For fun I was reading some notes on Operating Characteristics and it said (paraphrased with notation definition):
As Fig. 1 suggests (omitted from question), good detection probability $P_D = P(\hat{H}(y) = H_1 \mid H = H_1)$ is generally obtained at the expense of high false alarm probability $P_F = P(\hat{H}(y) = H_1 \mid H = H_0)$ and so choosing a (Likely Ratio Test LRT) threshold $\eta$ for a particular problem involves making an acceptable tradeoff... From this perspective, the Bayesian Hypothesis test (i.e. choosing a decision rule that minimizing Bayes risk $\varphi(f) = \mathbb{E}_{H,y}[C(f(y), H)] $) represents a particular tradeoff, and corresponds to a single point on this curve. To obtain this tradeoff, we effectively selected as our objective function a linear combination of $P_D$ and $P_F$. More specifically, we minimize: $$ \varphi(f) = \alpha P_F - \beta P_D + \gamma$$ over all possible decision rules, where the choice of $\alpha$ and $\beta$ is in turn, determined by the cost assignment $C_{ij}$'s (where i corresponds to the chosen hypothesis by the decision rule and j corresponds to the correct hypothesis) and the a priori probabilities $P_m$'s.

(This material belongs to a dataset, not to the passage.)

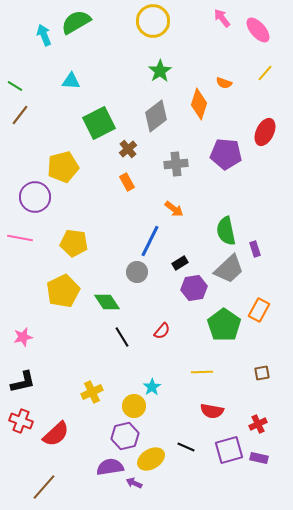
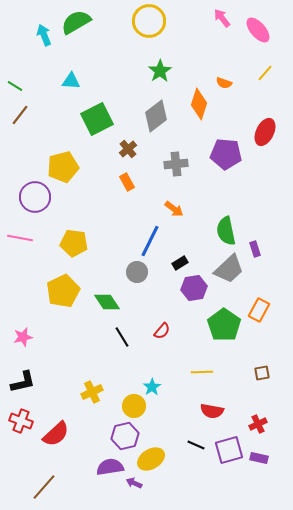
yellow circle at (153, 21): moved 4 px left
green square at (99, 123): moved 2 px left, 4 px up
black line at (186, 447): moved 10 px right, 2 px up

and claims for the Binary case that the following is true:
$$\alpha = (C_{10} - C_{00})P_0,$$ $$\beta=(C_{01} - C_{11})P_1,$$ $$ \gamma = (C_{00} + C_{01})P_1$$
My first question is, why do we minimize:
$$ \varphi(f) = \alpha P_F - \beta P_D + \gamma$$
that doesn't quite makes sense to me. Why do we want to minimize that? Is it because we just want to minimize the expected risk? (Also, why does that equation express the intrinsic trade off between $P_D$ and $P_F$?)From the notation, I infer that one can re-write Bayes Risk and write it in that form, however, I've been unable to do that. Here is what I have tried:
$$ \varphi(f) = \mathbb{E}_{H,y}[C(f(y), H)] = \sum_{H_j,y} C(f(y), H_j) P(y,H_j)$$
$$ \varphi(f) = \sum_{H_j} \sum_{H_i} \sum_{y : f(y) = H_i} C(f(y) = H_i, H_j) P(y \mid H_j) P(H_j)$$ $$ =\sum_{H_j,H_i} C(H_i, H_j) P(f(y) = H_i \mid H_j) P(H_j)$$ for the binary case we have (were $P_i = P(H_i)$, $C_{ij} = C(f(y) = H_i, H_j)$, $P(H_i \mid H_j) = P(f(y) = H_i \mid H = H_j)$):
$$ \varphi(f) = C_{00} P(H_0 \mid H_0)P_0 + C_{11} P(H_1 \mid H_1)P_1 + C_{10} P(H_1 \mid H_0)P_0 + C_{01} P(H_0 \mid H_1)P_1$$
$$ \varphi(f) = C_{00} P(H_0 \mid H_0)P_0 + C_{11} P_DP_1 + C_{10} P_F P_0 + C_{01} P(H_0 \mid H_1)P_1$$
and after this step, is where I get stuck. The reason I am having trouble advance is because, the form the text suggests as an answer does not even have the terms $P(f(y) = H_0 \mid H = H_0) = P(H_0 \mid H_0)$ and $ P(f(y) = H_0 \mid H = H_1) = P(H_0 \mid H_1)$ anywhere. Which makes me suspect that there might be a typo on the text and $\gamma$ should actually be something else involving $P(H_0 \mid H_1)$ or $P(f(y) = H_0 \mid H = H_0)$. Even if that were true, I can't explain myself how Bayes Risk has a minus sign (as in $\alpha P_F - \beta P_D + \gamma$) even if there were true, unless it was cancelled out somewhere again in the $\gamma$ by some hidden terms. Someone know where the typo is or if there is a way of proceeding from the location I got stuck?